On the server side of things, I ended up saving the responses in the skill's session variables for use later. After saving those values, I attempted to return a response to the original UserEvent request with an ElicitSlot directive to ask the next question in the dialog sequence. I received an INVALID_RESPONSE from Alexa, with the error

Directive "Dialog.ElicitSlot" is allowed only when an intent is being processed

I ran into a similar issue when I replaced the ElicitSlot directive with a Delegate directive attempting to restart the dialog intent:

Directive "Dialog.Delegate" cannot be used in response to an event

Questions:

  1. From a high level, am I correct in believing (as I do now) that the interaction directions between dialog intents and APL documents is purely one-way? Intents can include directives that influence the content and presentation of the APL documents, but actions within the APL document cannot influence the intent that is rendering it?

  2. Is there any method from the server, in the context of servicing a UserEvent request, that the response can resume the dialog intent that was interrupted by the event and continue?

  3. Is there method, in the context of servicing a UserEvent request, that the response can restart or launch a specified dialog intent without relying the user to utter one of its sample launch utterances?

Thank you in advance - I feel like I'm missing something blindingly obvious or this is a massive functional gap in the Alexa platform.

1

There are 1 best solutions below

0
On

In response to a UserEvent request, you can include any custom skill directives except for Dialog.Delegate.
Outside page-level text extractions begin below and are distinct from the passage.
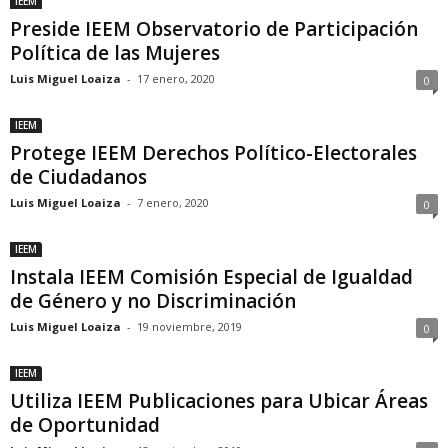
IEEM
Preside IEEM Observatorio de Participación
Política de las Mujeres
Luis Miguel Loaiza
-
17 enero, 2020
0
IEEM
Protege IEEM Derechos Político-Electorales
de Ciudadanos
Luis Miguel Loaiza
-
7 enero, 2020
0
IEEM
Instala IEEM Comisión Especial de Igualdad
de Género y no Discriminación
Luis Miguel Loaiza
-
19 noviembre, 2019
0
IEEM
Utiliza IEEM Publicaciones para Ubicar Áreas
de Oportunidad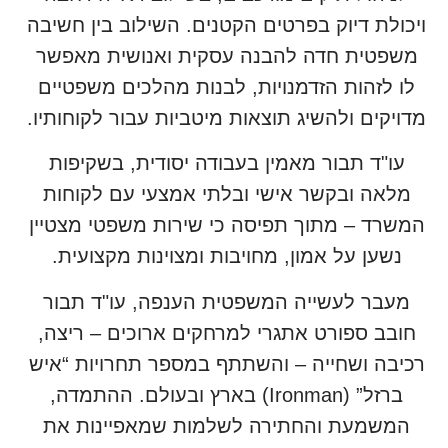
ויכולת דיוק בפרטים הקטנים. השילוב בין חשיבה
משפטית חדה להבנה עסקית ואנושית מאפשר
לו לזהות הזדמנויות, לבנות מהלכים משפטיים
מדויקים ולהשיג תוצאות מיטביות עבור לקוחותיו.
עו"ד תבור מאמין בעבודה יסודית, בשקיפות
מלאה ובקשר אישי ובלתי אמצעי עם לקוחות
המשרד – מתוך תפיסה כי שירות משפטי מצטיין
נשען על אמון, מחויבות ומצוינות מקצועית.
מעבר לעשייה המשפטית הענפה, עו"ד תבור
חובב ספורט אתגרי למרחקים ארוכים – ריצה,
רכיבה ושחייה – והשתתף במספר תחרויות “איש
ברזל” (Ironman) בארץ ובעולם. ההתמדה,
המשמעת והחתירה לשלמות שמאפיינות את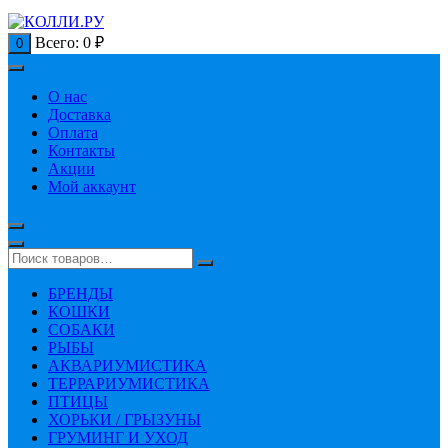
Всего:
0
₽
0
О нас
Доставка
Оплата
Контакты
Акции
Мой аккаунт
БРЕНДЫ
КОШКИ
СОБАКИ
РЫБЫ
АКВАРИУМИСТИКА
ТЕРРАРИУМИСТИКА
ПТИЦЫ
ХОРЬКИ / ГРЫЗУНЫ
ГРУМИНГ И УХОД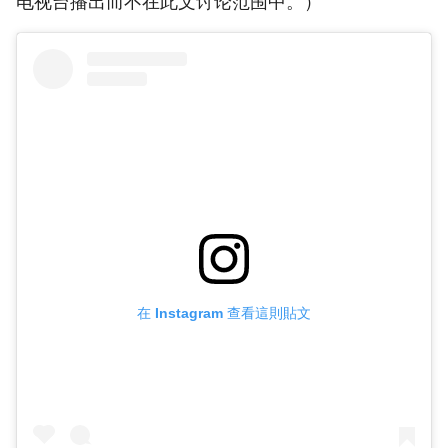
电视台播出而不在此文讨论范围中。）
在 Instagram 查看這則貼文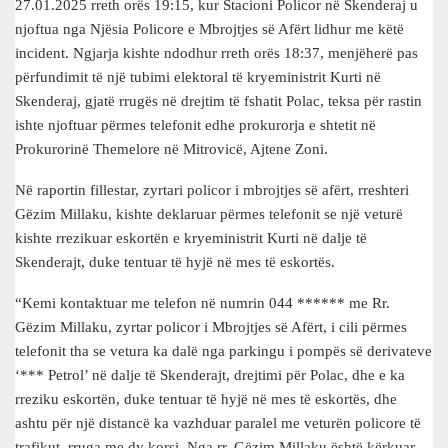
27.01.2025 rreth orës 19:15, kur Stacioni Policor në Skenderaj u
njoftua nga Njësia Policore e Mbrojtjes së Afërt lidhur me këtë
incident. Ngjarja kishte ndodhur rreth orës 18:37, menjëherë pas
përfundimit të një tubimi elektoral të kryeministrit Kurti në
Skenderaj, gjatë rrugës në drejtim të fshatit Polac, teksa për rastin
ishte njoftuar përmes telefonit edhe prokurorja e shtetit në
Prokurorinë Themelore në Mitrovicë, Ajtene Zoni.
Në raportin fillestar, zyrtari policor i mbrojtjes së afërt, rreshteri
Gëzim Millaku, kishte deklaruar përmes telefonit se një veturë
kishte rrezikuar eskortën e kryeministrit Kurti në dalje të
Skenderajt, duke tentuar të hyjë në mes të eskortës.
“Kemi kontaktuar me telefon në numrin 044 ****** me Rr.
Gëzim Millaku, zyrtar policor i Mbrojtjes së Afërt, i cili përmes
telefonit tha se vetura ka dalë nga parkingu i pompës së derivateve
‘*** Petrol’ në dalje të Skenderajt, drejtimi për Polac, dhe e ka
rreziku eskortën, duke tentuar të hyjë në mes të eskortës, dhe
ashtu për një distancë ka vazhduar paralel me veturën policore të
trafikut, rruga me dy korsi. Nga rr. Gëzim Millaku është kërkuar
Currently there are no methods that can be used in a UserEvent response handler to resume or restart an intent's dialog delegation flow.

Instead, you can save the values from touch events as session attributes as you are doing already, and have Alexa respond with output speech asking the user to confirm their selection and an APL RenderDocument directive (for devices that support APL) with text prompting the user to verbally confirm their selection. You can handle yes/no verbal responses with the built-in intents AMAZON.YesIntent and AMAZON.NoIntent. These intent handlers can then respond utilizing the Dialog interface.